Since preliminary notices are critical to maintaining mechanics lien rights, making sure preliminary notices are sent correctly, on time, and pursuant to the statutory requirements can be crucial to getting paid. This means that it’s important to get it right, and make sure all your i’s are dotted and all your t’s are crossed.
When an amount is to be included on a California preliminary notice, many construction participants have questions regarding what happens if the value of labor or materials furnished changes or is different than what was originally put on the notice.
Should an additional or revised notice be sent?
No Additional Notice is Generally Needed
This type of question is common in states that require a dollar figure to be included on a preliminary notice – like California. The general answer regarding revised preliminary notices is that absent:
1) a specific requirement to update the noticed amount (like in Arizona, which requires an additional preliminary notice when the labor or material furnished exceeds the amount in the preliminary notice by 30% or more); or
2) an additional separate contract under which work was performed…
…it is generally unnecessary to send an additional, updated, or revised preliminary notice – and the rule in California follows suit.
California specifically holds that only one preliminary notice is required unless a separate contract with a separate party is executed. Cal. Civ.
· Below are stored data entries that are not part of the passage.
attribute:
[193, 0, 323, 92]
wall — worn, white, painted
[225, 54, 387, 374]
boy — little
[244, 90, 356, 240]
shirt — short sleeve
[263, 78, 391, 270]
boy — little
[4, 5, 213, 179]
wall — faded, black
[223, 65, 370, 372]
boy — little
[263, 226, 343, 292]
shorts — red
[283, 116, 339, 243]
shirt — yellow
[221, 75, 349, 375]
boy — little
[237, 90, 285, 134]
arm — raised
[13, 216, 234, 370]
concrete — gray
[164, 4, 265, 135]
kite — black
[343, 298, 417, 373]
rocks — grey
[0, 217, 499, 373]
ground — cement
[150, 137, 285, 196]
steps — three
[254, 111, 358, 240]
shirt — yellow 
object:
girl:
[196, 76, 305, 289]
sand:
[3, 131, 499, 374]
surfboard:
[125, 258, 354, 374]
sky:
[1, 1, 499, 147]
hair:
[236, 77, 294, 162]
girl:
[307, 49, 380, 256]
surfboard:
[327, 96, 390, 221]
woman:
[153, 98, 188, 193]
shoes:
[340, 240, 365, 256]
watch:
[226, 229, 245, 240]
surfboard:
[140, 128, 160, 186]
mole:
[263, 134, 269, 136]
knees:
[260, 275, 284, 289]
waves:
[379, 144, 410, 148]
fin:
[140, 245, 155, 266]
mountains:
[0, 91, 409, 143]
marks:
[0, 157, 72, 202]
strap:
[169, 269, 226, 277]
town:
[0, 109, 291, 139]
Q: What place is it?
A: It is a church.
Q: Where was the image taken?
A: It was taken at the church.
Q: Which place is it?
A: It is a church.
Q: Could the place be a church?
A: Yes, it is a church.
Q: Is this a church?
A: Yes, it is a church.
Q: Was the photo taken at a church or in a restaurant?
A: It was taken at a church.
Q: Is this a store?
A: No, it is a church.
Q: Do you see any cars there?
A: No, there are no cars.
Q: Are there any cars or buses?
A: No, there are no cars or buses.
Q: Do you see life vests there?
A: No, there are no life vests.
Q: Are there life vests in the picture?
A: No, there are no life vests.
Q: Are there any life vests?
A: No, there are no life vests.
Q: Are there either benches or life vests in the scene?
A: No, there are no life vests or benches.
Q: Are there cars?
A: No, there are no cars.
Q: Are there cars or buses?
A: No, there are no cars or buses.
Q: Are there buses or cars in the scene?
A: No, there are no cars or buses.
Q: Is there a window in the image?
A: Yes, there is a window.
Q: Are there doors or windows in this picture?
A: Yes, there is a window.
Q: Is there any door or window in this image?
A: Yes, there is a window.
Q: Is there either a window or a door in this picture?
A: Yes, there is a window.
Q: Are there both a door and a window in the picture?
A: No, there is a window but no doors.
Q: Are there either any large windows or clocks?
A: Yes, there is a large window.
Code § 3097(g), provides that:
“A person required by this section to give notice to the owner, to an original contractor, and to a person to whom a notice to withhold may be given, need give only one notice…with respect to all materials, services, labor, or equipment he or she furnishes for a work of improvement, that means the entire structure or scheme of improvements as a whole, unless the same is furnished under contracts with more than one subcontractor, in which event, the notice requirements shall be met with respect to materials, services, labor, or equipment furnished to each contractor.
If a notice contains a general description required by subdivision (a) or (b) of the materials, services, labor, or equipment furnished to the date of notice, it is not defective because, after that date, the person giving notice furnishes materials, services, labor, or equipment not within the scope of this general description.“
Additional Notice May Cause Unintended Problems
In addition to not being required absent an additional contract, it can potentially be detrimental to send multiple preliminary notices, as it can possibly work to re-set the time notice was sent for deadline purposes.
That being said, it’s important to include a good-faith estimate of the total value of the labor/material furnished on the preliminary notice. Including a dollar value that’s “not derived by any rational process, [with] no bearing whatsoever on the actual work done and to be done on the project” – in other words, totally making up a number out of thin air – is insufficient for compliance with the preliminary notice requirements.
In one California case, an equipment rental company “estimated” the contract amount to be $10,000 for preliminary notice purposes – but when they later filed a mechanics lien for the $160,000 actually due to them on the project, the court found that the preliminary notice was insufficient to meet the statutory requirements, and invalidated the lien claim. So rather than just picking a random number (or declining to put a dollar figure down at all) California requires a good-faith estimate of the actual contract. As long as that good faith estimate was provided however, a new notice is very rarely required.
If the preliminary notice was sent with a figure derived by rational estimate, only one preliminary notice is needed unless a separate contract with another party is executed.